Aleks Buda | |
Birth Name: | Aleks Buda |
Birth Date: | 7 September 1910 |
Birth Place: | Elbasan, Ottoman Albania |
Death Place: | Tirana, Albania |
Nationality: | Albanian |
Occupation: | historian |
Relatives: | Athina Buda (sister), Pirro Dodbiba (nephew), Niko Dodbiba (nephew), Bardhyl Dodbiba (nephew), Henrieta Dodbiba (niece), Klara Buda |
Family: | Buda |
Aleks Buda (7 September 1910 – 7 July 1993) was an Albanian historian. After completion of his education in Italy and Austria, he returned to Albania. Although his education was in literature, he made a career as a historian during the socialist period in Albania. He was a member and president of the Academy of Sciences of Albania.
Buda was born on 7 September 1910 in Elbasan, Ottoman Empire (modern day Albania) to a well-established Jewish merchant family.[1] He went to elementary school at Lecce in Italy and completed secondary school in Salzburg, Austria, in 1930.[2] After that he enrolled in the University of Vienna where he studied philosophy and literature, but he returned to Albania without graduating.
Although his specialty was in literature, he made a career as a historian.[2] He was also referred to as the founder of the Albanian post WWII historiography.[3] Buda belonged to a group of most notable Albanian politician historians during the socialist period in Albania. Buda was a member and a president of the Academy of Sciences of Albania.[4] In some sources he was referred to as personal confidant of Enver Hoxha.[5] Buda was the only historian to participate in the Albanian Orthography Congress held in Tirana in 20–25 November 1972.
He participated at the National Conference of Ethnographic Studies held in 1976 to commemorate 35th anniversary of the establishment of Party of Labour of Albania. Buda belonged to a group of historians and Marxist philosophers who attacked contemporary theories and trends outside Albania as capitalist and revisionist.[6]
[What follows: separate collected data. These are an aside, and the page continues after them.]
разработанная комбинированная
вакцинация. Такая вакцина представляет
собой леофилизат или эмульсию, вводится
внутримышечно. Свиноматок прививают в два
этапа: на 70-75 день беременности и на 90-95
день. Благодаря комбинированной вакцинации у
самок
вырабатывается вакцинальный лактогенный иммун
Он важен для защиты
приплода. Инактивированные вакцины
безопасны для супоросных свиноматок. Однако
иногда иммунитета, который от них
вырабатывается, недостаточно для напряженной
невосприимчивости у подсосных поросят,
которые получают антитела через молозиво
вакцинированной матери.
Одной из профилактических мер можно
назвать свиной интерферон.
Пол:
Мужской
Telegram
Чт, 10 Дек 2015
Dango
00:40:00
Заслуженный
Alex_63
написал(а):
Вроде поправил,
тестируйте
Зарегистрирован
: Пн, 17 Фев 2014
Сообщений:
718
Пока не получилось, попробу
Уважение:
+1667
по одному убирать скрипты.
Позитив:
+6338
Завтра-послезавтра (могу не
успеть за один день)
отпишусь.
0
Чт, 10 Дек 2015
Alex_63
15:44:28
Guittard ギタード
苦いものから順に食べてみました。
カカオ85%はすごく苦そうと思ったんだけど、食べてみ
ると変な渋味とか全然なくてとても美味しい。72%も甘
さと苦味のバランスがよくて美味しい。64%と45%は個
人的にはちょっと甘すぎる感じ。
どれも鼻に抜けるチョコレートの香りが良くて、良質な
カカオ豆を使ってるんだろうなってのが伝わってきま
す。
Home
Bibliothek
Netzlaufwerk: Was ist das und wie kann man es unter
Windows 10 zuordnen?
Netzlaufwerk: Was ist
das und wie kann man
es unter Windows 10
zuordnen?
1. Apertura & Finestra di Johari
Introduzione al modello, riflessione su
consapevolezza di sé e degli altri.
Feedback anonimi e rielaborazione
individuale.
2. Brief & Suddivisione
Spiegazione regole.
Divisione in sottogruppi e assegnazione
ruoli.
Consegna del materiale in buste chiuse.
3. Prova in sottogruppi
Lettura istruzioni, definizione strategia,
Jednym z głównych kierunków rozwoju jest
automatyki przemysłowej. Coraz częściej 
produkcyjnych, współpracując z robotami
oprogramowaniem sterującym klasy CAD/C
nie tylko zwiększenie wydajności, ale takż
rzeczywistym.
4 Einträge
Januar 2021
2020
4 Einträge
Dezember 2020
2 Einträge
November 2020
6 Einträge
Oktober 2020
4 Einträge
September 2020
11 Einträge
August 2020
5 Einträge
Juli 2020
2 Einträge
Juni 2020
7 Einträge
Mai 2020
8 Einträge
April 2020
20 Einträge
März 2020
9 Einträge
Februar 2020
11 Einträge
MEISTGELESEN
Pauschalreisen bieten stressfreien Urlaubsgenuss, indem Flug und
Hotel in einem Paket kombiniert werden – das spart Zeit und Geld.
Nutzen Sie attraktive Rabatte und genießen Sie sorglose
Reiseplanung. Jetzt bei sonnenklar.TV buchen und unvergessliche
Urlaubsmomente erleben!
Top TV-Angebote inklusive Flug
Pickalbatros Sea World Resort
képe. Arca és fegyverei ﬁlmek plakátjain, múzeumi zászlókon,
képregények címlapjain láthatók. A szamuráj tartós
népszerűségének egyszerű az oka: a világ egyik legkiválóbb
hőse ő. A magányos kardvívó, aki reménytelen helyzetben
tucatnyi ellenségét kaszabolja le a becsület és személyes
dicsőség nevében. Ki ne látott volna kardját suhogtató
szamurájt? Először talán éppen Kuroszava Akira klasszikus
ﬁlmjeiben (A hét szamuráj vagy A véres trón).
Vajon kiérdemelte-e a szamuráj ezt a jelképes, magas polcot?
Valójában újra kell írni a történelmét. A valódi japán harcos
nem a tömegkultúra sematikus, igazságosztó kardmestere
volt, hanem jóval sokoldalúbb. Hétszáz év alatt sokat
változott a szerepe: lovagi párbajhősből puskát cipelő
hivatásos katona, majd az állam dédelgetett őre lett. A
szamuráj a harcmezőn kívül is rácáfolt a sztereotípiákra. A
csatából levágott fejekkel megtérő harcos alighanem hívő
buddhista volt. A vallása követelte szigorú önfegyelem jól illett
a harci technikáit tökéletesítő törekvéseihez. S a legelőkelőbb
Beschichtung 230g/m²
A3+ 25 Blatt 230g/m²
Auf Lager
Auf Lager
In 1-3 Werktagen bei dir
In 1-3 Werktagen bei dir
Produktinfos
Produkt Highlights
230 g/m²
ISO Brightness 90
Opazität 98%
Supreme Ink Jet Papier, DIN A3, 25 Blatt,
Contemporary historians point to Buda's work as a source for the Albanian position of the origin of Albanians.[7] He was considered as the leading Albanian scholar of Illyrian history who belonged to group of historians who also pointed out that there is no trace of Illyrians between the 6th century (when they were mentioned in historical documents for the last time) and the 11th century (when Albanians were recorded in historical documents for the first time).[8] Based on the hypothesis of Illyrian origin of Albanians, Buda emphasized that Albanians belong to the oldest inhabitants of Balkans and even Europe.[9]
Buda belonged to a small group of intellectuals allowed by the Albanian communist regime to have access to foreign literature in order to use them to prepare new ideological and theoretical directives for the rest of their colleagues.[3]